The actual song, though overloaded with alliteration, has a good movement. A stanza may be quoted:--
I know a maid in bower so bright That handsome is for any sight, Noble, gracious maid of might, Precious to discover.
In all this wealth of women fair, Maid of beauty to compare With my sweeting found I ne'er All the country over!
Old too is the lullaby used as a burden or refrain for a religious poem printed by Thomas Wright in his 'Songs and Carols':--
Lullay, myn lykyng, my dere sone, myn swetyng, Lullay, my dere herte, myn owyn dere derlyng.[24]
[24] See also Ritson, 'Ancient Songs and Ballads,' 3rd Ed., pages xlviii., 202 ff. The Percy folio MS. preserved a cradle song, 'Balow, my Babe, ly Still and Sleepe,' which was published as a broadside, and finally came to be known as 'Lady Anne Bothwell's Lament.' These "balow" lullabies are said by Mr. Ebbsworth to be imitations of a pretty poem first published in 1593, and now printed by Mr. Bullen in his 'Songs from Elizabethan Romances,' page 92.
The same English manuscript which has kept the refrain 'Blow, Northern Wind,' offers another song which may be given in modern translation and entire. All these songs were written down about the year 1310, and probably in Herefordshire. As with the _carmina burana_, the lays of German "clerks," so these English lays represent something between actual communal verse and the poetry of the individual artist; they owe more to folk-song than to the traditions of literature and art. Some of the expressions in this song are taken, if we may trust the critical insight of Ten Brink, directly from the poetry of the people.
A maid as white as ivory bone, A pearl in gold that golden shone, A turtle-dove, a love whereon My heart must cling: Her blitheness nevermore be gone While I can sing!
When she is gay, In all the world no more I pray Than this: alone with her to stay Withouten strife. Could she but know the ills that slay Her lover's life!
Was never woman nobler wrought; And when she blithe to sleep is brought, Well for him who guessed her thought, Proud maid! Yet O, Full well I know she will me nought. My heart is woe.
And how shall I then sweetly sing That thus am marred with mourning? To death, alas, she will me bring Long ere my day. _Greet her well, the sweete thing, With eyen gray!_
Her eyes have wounded me, i-wis. Her arching brows that bring the bliss; Her comely mouth whoso might kiss, In mirth he were; And I would change all mine for his That is her fere.[25]
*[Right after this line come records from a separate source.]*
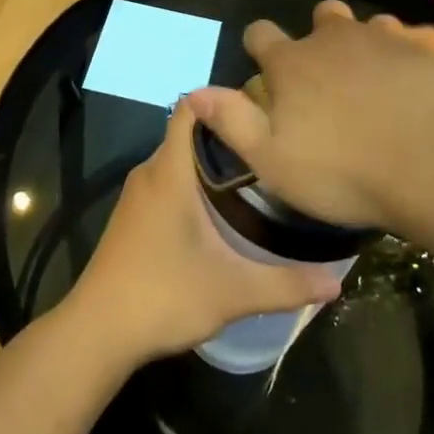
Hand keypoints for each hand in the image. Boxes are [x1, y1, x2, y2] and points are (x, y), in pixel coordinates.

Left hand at [70, 99, 344, 364]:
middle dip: (228, 135)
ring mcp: (137, 195)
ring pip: (178, 159)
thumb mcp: (233, 292)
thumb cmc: (163, 296)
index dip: (223, 101)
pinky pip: (167, 181)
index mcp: (169, 171)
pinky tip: (222, 210)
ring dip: (211, 162)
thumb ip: (286, 284)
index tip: (262, 112)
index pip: (190, 107)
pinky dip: (194, 183)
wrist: (97, 332)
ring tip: (257, 175)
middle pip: (189, 132)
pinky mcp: (132, 217)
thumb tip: (337, 282)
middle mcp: (150, 172)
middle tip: (273, 148)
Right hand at [187, 1, 433, 263]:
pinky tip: (422, 88)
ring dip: (368, 45)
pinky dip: (412, 58)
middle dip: (320, 37)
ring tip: (381, 84)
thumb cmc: (346, 174)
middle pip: (321, 16)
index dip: (260, 46)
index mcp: (293, 63)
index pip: (261, 33)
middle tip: (331, 78)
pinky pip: (415, 39)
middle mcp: (336, 37)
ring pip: (370, 25)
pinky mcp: (433, 45)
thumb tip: (192, 90)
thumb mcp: (273, 162)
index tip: (266, 66)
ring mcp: (388, 35)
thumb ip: (232, 121)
Her fere, so worthy might I be, Her fere, so noble, stout and free, For this one thing I would give three, Nor haggle aught. From hell to heaven, if one could see, So fine is naught, [Nor half so free;[26] All lovers true, now listen unto me.]
Now hearken to me while I tell, In such a fume I boil and well; There is no fire so hot in hell As his, I trow, Who loves unknown and dares not tell His hidden woe.
_I will her well, she wills me woe; I am her friend, and she my foe;_ Methinks my heart will break in two For sorrow's might; _In God's own greeting may she go, That maiden white!_
_I would I were a throstlecock, A bunting, or a laverock,[27] Sweet maid! Between her kirtle and her smock I'd then be hid!_
[25] _Fere_, companion, lover. "I would give all I have to be her lover."
[26] Superfluous verses; but the MS. makes no distinction. _Free_ means noble, gracious. "If one could see everything between hell and heaven, one would find nothing so fair and noble."
[27] Lark. The poem is translated from Boeddeker, page 161 ff.